Goal —
Retype the part that opens with the line containing "pose: elev=215.2 azim=254.1" and closes with the line containing "Dot at: (154, 272)", keeping every character as it appears.

Task inputs —
— Begin —

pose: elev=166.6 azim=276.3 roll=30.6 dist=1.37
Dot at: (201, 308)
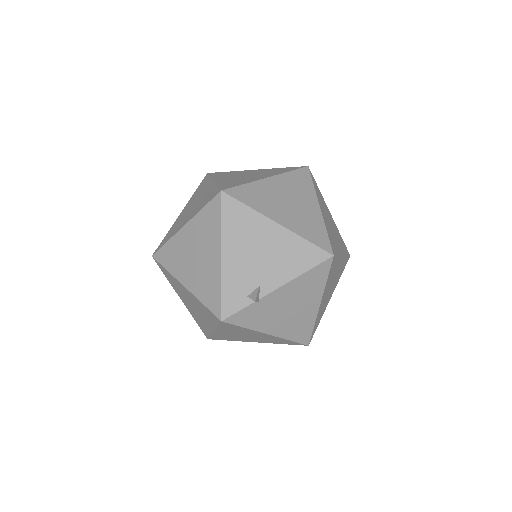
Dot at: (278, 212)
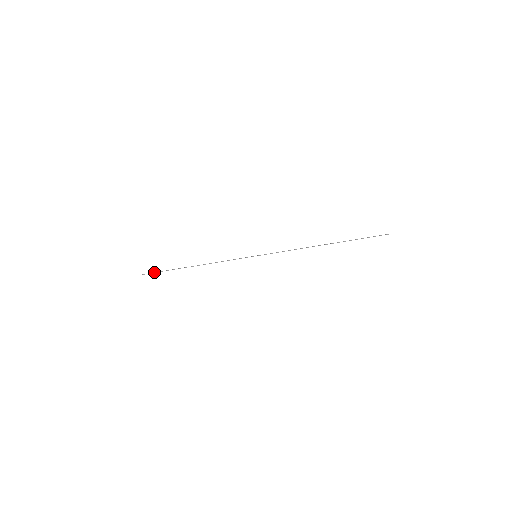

— End —
— Begin —

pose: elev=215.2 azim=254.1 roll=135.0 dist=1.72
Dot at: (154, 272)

— End —

Task result —
pose: elev=215.2 azim=254.1 roll=135.0 dist=1.72
Dot at: (154, 272)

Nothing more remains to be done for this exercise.